Is het überhaupt verkeerd om juist te proberen om in de veelheid en drukte van debatten en discussies in Nederland te trachten ook een links geluid te laten horen, stelling te nemen? Beslist niet, hoewel het wel denkbaar is dat – hoe vervelend ook – praktische argumenten een dergelijke campagne in de weg kunnen staan: de krachten links van de SP zijn nu eenmaal beperkt en het associatieverdrag is niet het enige onderwerp dat die krachten bezig houdt. Maar zelfs in een dergelijke situatie van praktische belemmeringen zou links een nee-standpunt moeten innemen. Natuurlijk bestaat het risico dat links daarmee in het vaarwater van Wilders en anti-Europees rechts komt. Willem Bos zegt daar terecht over: “Ja, wel als we het daar bij laten”. Links ontmoet delen van rechts voortdurend op diverse politieke kwesties. Dat is geen reden om deze te mijden. Christelijk-fundamentalistisch rechts is bijvoorbeeld ook voor de erkenning van de in 1915 gepleegde Armeense genocide, net als Doorbraak. Maar om heel andere redenen, en daar zit de uitweg: een nee onderbouwd met internationalistische, anti-militaristische en anti-kapitalistische argumenten, dat solidair is met werkende en werkloze Oekraïners en wegblijft van corruptie- en oligarchieframes; dat eigen profiel zal ons onderscheiden van het rechtse “nee”.

Tot slot gebruikt Van den Berg het argument dat het referendum eigenlijk een tweegevecht is binnen de “kapitalistenklasse” tussen een pro-Europees kamp en een nationalistisch kamp. Daarmee wil hij benadrukken dat wij linksen geen partij daarin moeten zijn, en hij voegt daar een citaat van Karl Liebknecht aan toe waarin gesteld wordt dat de hoofdvijand in eigen land staat. Dit is een typisch staaltje van simplistisch marxistisch argumenteren door politieke ontwikkelingen terug te brengen tot een “klassebasis”. Het referendum over het associatieverdrag gaat echt niet alleen kapitalisten aan, maar ook veel grotere groepen mensen die kritisch zijn op de expansiedrift van de EU, die zich zorgen maken over de geopolitieke spanningen op ons continent en solidair zijn met Oekraïners die slachtoffer dreigen te worden van een neo-liberale economische invasie. En die daarmee openstaan voor linkse ideeën. Een links dat zoals Van den Berg en de Internationale Socialisten vlucht in een boycot, dat het nee-woord niet over de lippen kan krijgen, biedt hen geen serieus alternatief.

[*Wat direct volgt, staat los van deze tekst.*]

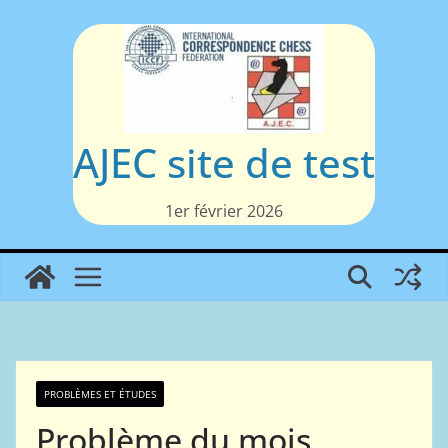
Passer
au
contenu
AJEC site de test
1er février 2026
PROBLÈMES ET ÉTUDES
Problème du mois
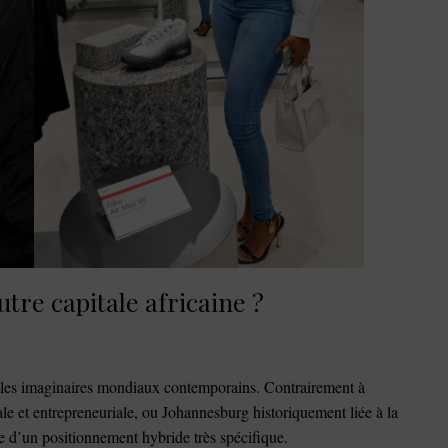
tre capitale africaine ?
s les imaginaires mondiaux contemporains. Contrairement à
le et entrepreneuriale, ou Johannesburg historiquement liée à la
 d’un positionnement hybride très spécifique.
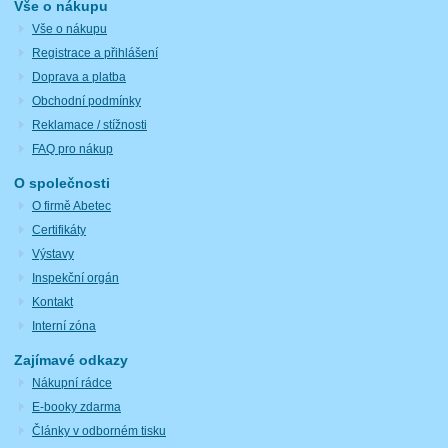
Vše o nákupu
Vše o nákupu
Registrace a přihlášení
Doprava a platba
Obchodní podmínky
Reklamace / stížnosti
FAQ pro nákup
O společnosti
O firmě Abetec
Certifikáty
Výstavy
Inspekční orgán
Kontakt
Interní zóna
Zajímavé odkazy
Nákupní rádce
E-booky zdarma
Články v odborném tisku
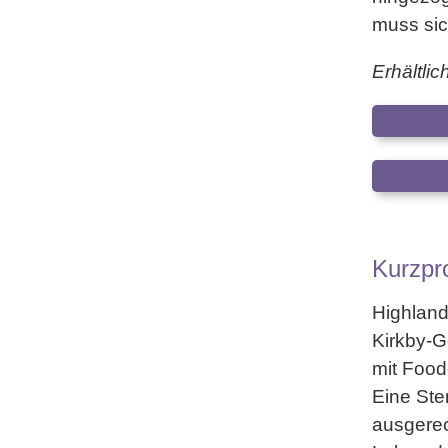
muss sich
Erhältli
Kurzpro
Highland
Kirkby-G
mit Foo
Eine Ste
ausgerech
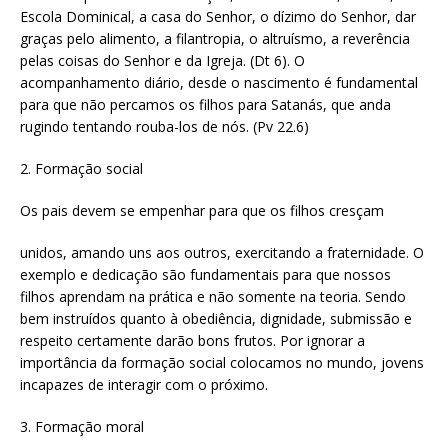
Escola Dominical, a casa do Senhor, o dízimo do Senhor, dar
graças pelo alimento, a filantropia, o altruísmo, a reverência
pelas coisas do Senhor e da Igreja. (Dt 6). O
acompanhamento diário, desde o nascimento é fundamental
para que não percamos os filhos para Satanás, que anda
rugindo tentando rouba-los de nós. (Pv 22.6)
2. Formação social
Os pais devem se empenhar para que os filhos cresçam
unidos, amando uns aos outros, exercitando a fraternidade. O
exemplo e dedicação são fundamentais para que nossos
filhos aprendam na prática e não somente na teoria. Sendo
bem instruídos quanto à obediência, dignidade, submissão e
respeito certamente darão bons frutos. Por ignorar a
importância da formação social colocamos no mundo, jovens
incapazes de interagir com o próximo.
3. Formação moral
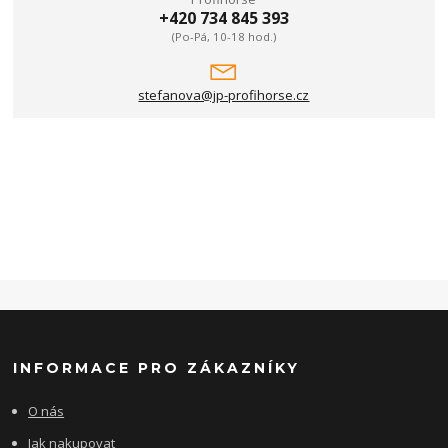
+420 734 845 393
(Po-Pá, 10-18 hod.)
stefanova@jp-profihorse.cz
INFORMACE PRO ZÁKAZNÍKY
O nás
Jak nakupovat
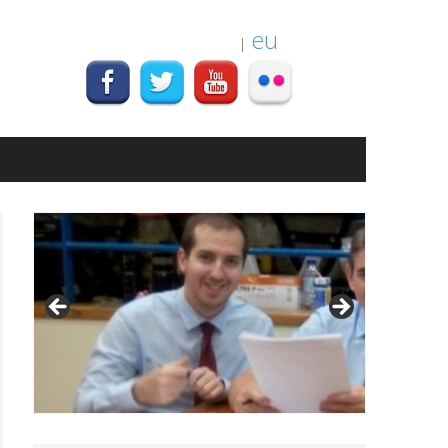
es
eu
|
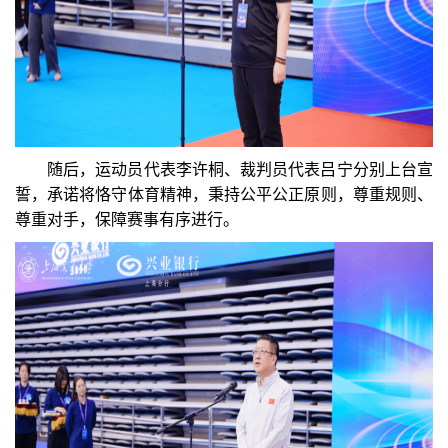
随后，运动员代表李许桐、裁判员代表吕宁分别上台宣
誓，承诺将恪守体育精神，秉持公平公正原则，尊重规则、
尊重对手，保障赛事有序进行。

De hoofdvijand staat inderdaad in eigen land. Maar het helpt wel om in te zien dat deze hoofdvijand – ‘onze’ Nederlandse heersende klasse – het associatieverdrag mede heeft opgesteld en steeds meer Brussel als hoofdstad heeft dan Amsterdam. Een slag toebrengen aan dit verdrag, is een slag toebrengen aan de hoofdvijand, het ‘eigen’ land en zijn bedrijven die met een “nee” minder gemakkelijk hun gang kunnen gaan om Oekraïne te plunderen.